Copyright 1959 by Walt Disney Productions. New York opening at the Criterion: 17 February 1959. U.S. release through Buena Vista: March 1959. U.K. release through Walt Disney: 7 August 1959. Australian release through Metro-Goldwyn-Mayer: 24 December 1959. 75 minutes.
SYNOPSIS: There is much rejoicing in the kingdom for a daughter is born to King Stefan and his queen. Both Stefan and visiting King Hubert, the ruler of a neighboring country, have long wished to unite their lands by the marriage of their children. On this occasion they announce the betrothal of young Prince Phillip to the infant Princess Aurora. Outside the castle, knights and their ladies, townspeople and peasants, join in a joyous processional. While the nobility are celebrating within the great hall, a shaft of light suddenly appears and floating down it come the tiny figures of three good fairies, Flora, Fauna and Merryweather. Waving their magic wands they bestow on the baby their favors: Flora, the gift of beauty; Fauna, the gift of song, but before Merryweather can bestow the gift of happiness, Maleficent, the evil witch, appears in a blinding flash of lightning. Angered at not being invited to the festivities she prophesies that before the sun sets on Aurora's sixteenth birthday she will prick her finger on the spindle of a spinning wheel and die.
NOTES: "Sleeping Beauty", Walt Disney's $6,000,000 animated production in Technicolor and Technirama, is dormant in title only. Six years of sustained effort went into it. For Disney, who liked to tackle the impossible and usually achieved it, this cartoon feature was his most challenging. "Hundreds of our top artists and craftsmen were involved in the picture" Disney declared at the time. "It took a million drawings to bring 'Sleeping Beauty' to life on the screen."
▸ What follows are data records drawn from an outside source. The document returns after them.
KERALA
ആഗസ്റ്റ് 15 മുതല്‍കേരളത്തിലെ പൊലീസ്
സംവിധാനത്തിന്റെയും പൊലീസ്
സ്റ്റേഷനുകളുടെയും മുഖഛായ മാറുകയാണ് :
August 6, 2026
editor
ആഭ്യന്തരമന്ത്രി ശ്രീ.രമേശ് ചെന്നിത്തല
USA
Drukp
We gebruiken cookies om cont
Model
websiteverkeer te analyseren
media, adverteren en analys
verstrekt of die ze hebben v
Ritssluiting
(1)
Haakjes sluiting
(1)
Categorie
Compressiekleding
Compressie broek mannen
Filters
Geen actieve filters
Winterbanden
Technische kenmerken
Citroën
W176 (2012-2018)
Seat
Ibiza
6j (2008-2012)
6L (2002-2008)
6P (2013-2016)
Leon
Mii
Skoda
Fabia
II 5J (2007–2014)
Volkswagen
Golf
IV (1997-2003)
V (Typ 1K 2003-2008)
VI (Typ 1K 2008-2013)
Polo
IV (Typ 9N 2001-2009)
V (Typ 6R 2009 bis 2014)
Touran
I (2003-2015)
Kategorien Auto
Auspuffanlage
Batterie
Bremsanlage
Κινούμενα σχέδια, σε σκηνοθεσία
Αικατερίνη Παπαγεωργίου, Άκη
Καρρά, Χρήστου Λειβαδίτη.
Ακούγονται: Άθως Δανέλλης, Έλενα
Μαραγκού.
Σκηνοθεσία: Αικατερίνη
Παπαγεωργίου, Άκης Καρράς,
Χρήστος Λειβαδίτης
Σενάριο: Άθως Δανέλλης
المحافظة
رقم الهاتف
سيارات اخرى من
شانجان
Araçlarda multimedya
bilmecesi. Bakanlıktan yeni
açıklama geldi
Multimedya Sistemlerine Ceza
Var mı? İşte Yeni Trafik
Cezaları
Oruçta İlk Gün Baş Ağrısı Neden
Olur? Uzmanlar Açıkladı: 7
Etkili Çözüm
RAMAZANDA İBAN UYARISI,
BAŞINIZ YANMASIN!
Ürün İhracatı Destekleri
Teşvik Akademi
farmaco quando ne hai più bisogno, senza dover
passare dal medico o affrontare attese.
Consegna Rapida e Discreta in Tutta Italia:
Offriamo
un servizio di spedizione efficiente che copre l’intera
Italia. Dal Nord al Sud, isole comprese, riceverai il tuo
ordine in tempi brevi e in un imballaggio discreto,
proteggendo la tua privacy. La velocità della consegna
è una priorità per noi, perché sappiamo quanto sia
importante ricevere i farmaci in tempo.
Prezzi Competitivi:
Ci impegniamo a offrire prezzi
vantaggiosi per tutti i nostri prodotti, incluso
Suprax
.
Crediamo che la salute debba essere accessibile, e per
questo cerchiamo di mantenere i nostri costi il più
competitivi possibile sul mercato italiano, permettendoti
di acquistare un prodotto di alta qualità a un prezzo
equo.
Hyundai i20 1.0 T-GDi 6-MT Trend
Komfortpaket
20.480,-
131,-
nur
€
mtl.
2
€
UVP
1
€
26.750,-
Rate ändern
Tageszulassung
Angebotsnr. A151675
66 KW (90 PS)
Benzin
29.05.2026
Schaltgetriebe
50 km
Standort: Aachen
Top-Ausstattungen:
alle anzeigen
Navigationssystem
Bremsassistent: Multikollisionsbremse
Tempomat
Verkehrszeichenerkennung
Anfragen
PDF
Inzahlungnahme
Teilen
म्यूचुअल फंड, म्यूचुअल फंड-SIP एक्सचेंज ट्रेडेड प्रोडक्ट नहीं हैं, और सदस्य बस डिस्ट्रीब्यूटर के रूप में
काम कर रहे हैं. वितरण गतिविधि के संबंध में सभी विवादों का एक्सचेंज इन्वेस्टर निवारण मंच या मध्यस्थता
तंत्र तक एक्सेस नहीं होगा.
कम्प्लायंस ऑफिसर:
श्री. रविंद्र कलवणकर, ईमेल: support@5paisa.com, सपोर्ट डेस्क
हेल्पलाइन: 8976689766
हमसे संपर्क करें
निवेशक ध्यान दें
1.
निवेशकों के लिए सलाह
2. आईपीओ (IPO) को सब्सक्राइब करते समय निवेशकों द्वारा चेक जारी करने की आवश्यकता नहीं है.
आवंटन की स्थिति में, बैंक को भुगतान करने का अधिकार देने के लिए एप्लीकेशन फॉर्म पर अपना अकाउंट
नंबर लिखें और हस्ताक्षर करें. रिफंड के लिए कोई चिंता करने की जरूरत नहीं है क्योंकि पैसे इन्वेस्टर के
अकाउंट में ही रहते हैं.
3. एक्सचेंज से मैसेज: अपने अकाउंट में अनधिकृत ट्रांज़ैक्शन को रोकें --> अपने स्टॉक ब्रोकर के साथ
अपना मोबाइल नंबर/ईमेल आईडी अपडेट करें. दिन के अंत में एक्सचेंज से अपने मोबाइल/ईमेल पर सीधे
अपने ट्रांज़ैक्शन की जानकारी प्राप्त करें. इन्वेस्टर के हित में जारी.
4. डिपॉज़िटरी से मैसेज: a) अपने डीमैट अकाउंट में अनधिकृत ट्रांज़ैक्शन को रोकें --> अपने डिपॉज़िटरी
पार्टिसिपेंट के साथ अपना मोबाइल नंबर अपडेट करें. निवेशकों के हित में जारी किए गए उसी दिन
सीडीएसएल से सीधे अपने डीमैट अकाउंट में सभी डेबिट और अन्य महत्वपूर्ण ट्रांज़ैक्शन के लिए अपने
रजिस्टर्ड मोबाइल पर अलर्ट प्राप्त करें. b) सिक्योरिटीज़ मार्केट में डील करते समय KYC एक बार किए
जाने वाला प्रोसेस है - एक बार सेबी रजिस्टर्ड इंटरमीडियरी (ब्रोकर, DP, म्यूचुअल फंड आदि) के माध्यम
The big screen imposed tremendous added labors on the artists. They had to move their characters in larger fields of action. They had to create different color schemes and a new landscape for the classic tale. The mathematical calculations became much more intricate. Every phase of artistry and mechanics which together comprise the art of animation, the art of drawing in motion, had to be revamped. "In fact, the most difficult barrier for the artists was to keep them from covering old ground used in former cartoon classics — to keep their concepts fresh and talents sharp."
Directing animator Marc Davis handled both Sleeping Beauty herself (otherwise known as both Princess Aurora and Briar Rose) and Maleficent. Helene Stanley was the live model for Beauty, whilst Jane Fowler posed for Maleficent and Ed Kemmer for the Prince.
Filmed in Technirama 70mm, "Sleeping Beauty" was printed and projected anamorphically at an aspect ratio of 2.35:1. Initial worldwide film rentals gross returned only $5.3 million, a long way short of recouping the movie's $6 million negative cost, plus print, advertising and distribution overheads.
COMMENT: This Disney DVD rates 10/10. The wide anamorphic screen is always full of movement. Absolutely chock-a-block. Never has the wide-wide screen been used so effectively — in either an animated or a live action film. Disney artistry at its super best, "Sleeping Beauty" is an entertainment masterpiece.